§ Problem 1:
Rewrite the passage on lipstick and Eve, starting with "More venture funding" and going on through "lady in attendance.", with "full-page ads" replaced by "half-page ads".
§ Problem 2:
Output as a JSON list of strings the lines of the listing, starting with the line with "заранее или 500" and going on through the end of the listing, one string per line. Skip blank lines and leave out the pictures.

§ Exercise passage:
◆ ◆ ◆ ◆ ◆ ◆ ◆
As Naficy and Rao saw it, lipstick was more than lipstick. Red lipstick was what suffragettes had worn when they took to the streets to fight for the vote; it was what female workers wo
re during World War II, when red hues were given labels such as “Fighting Red,” “Patriot Red!” and “Grenadier Red!” It was what Rosie the Riveter wore along with her red bandanna, overalls, and bulging biceps. It was beauty and defiance in a tube.
More venture funding flowed to Eve. Naficy and Rao staffed up and took out full-page ads in newspapers and magazines. They were invited by Vogue magazine to a party for the release of photographer Annie Leibovitz’s book Women, which featured portraits of famous women, including Hillary Clinton, and anonymous women, from coal miners to engineers. Leibovitz’s exhibit at the Corcoran Gallery in Washington would be followed by a small party at the White House, with President Clinton and the first lady in attendance.
◆ ◆ ◆ ◆ ◆ ◆ ◆
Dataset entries
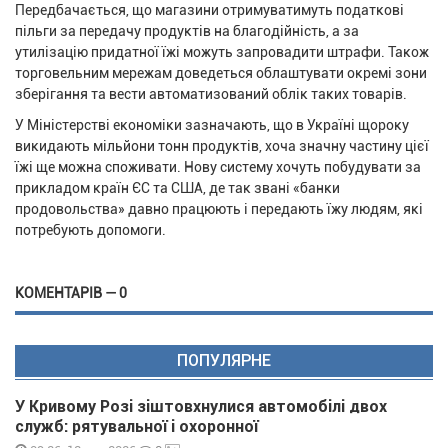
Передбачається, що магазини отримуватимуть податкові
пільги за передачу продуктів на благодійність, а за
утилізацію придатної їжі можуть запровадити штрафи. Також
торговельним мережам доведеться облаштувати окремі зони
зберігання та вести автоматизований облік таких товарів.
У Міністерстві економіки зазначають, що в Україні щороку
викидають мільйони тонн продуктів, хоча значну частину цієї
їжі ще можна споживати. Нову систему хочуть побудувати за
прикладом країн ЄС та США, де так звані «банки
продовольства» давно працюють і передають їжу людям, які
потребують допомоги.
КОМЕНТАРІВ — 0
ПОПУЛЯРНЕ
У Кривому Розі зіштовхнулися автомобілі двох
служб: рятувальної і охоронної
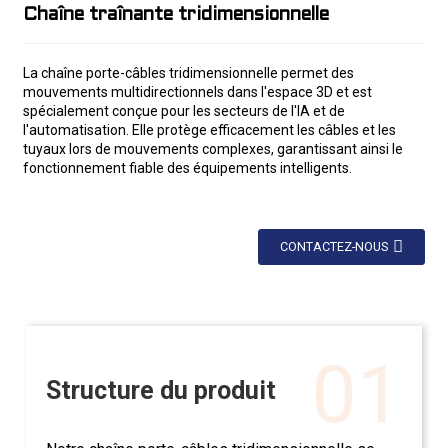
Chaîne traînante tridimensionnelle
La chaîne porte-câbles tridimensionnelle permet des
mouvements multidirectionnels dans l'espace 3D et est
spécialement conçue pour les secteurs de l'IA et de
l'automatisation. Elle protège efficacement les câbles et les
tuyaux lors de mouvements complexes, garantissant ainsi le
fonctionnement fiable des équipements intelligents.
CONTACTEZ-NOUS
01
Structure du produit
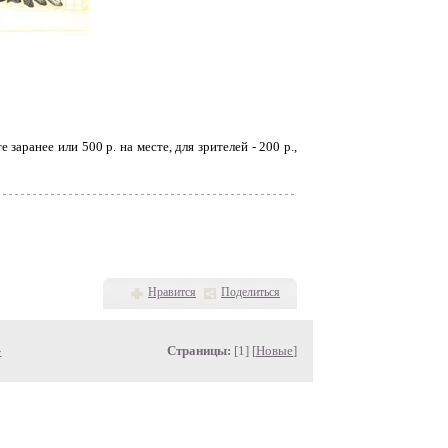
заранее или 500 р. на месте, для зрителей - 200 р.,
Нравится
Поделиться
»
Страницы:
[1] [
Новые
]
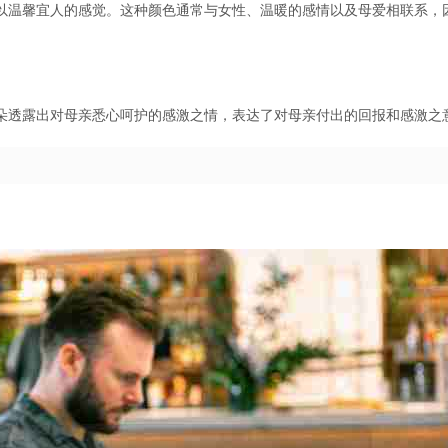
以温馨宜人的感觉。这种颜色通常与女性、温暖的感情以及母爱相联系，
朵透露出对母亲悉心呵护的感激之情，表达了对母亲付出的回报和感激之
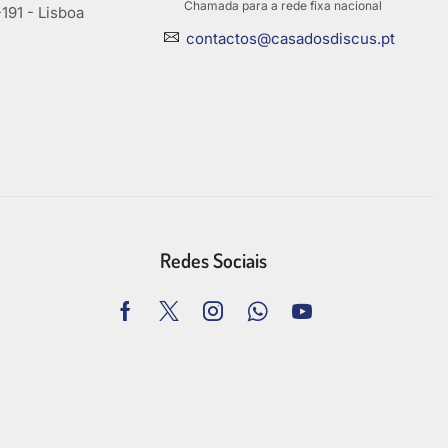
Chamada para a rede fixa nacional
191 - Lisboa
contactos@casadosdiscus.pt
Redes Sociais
◆ ◆ ◆ ◆ ◆ ◆ ◆
§ Answer section 1:
More venture funding flowed to Eve. Naficy and Rao staffed up and took out half-page ads in newspapers and magazines. They were invited by Vogue magazine to a party for the release of photographer Annie Leibovitz’s book Women, which featured portraits of famous women, including Hillary Clinton, and anonymous women, from coal miners to engineers. Leibovitz’s exhibit at the Corcoran Gallery in Washington would be followed by a small party at the White House, with President Clinton and the first lady in attendance.

§ Answer section 2:
[
  "заранее или 500 р. на месте, для зрителей - 200 р.,",
  "Нравится",
  "Поделиться",
  "»",
  "Страницы:",
  "[1] [",
  "Новые",
  "]",
  "以温馨宜人的感觉。这种颜色通常与女性、温暖的感情以及母爱相联系，",
  "朵透露出对母亲悉心呵护的感激之情，表达了对母亲付出的回报和感激之",
  "Chamada para a rede fixa nacional",
  "191 - Lisboa",
  "contactos@casadosdiscus.pt",
  "Redes Sociais"
]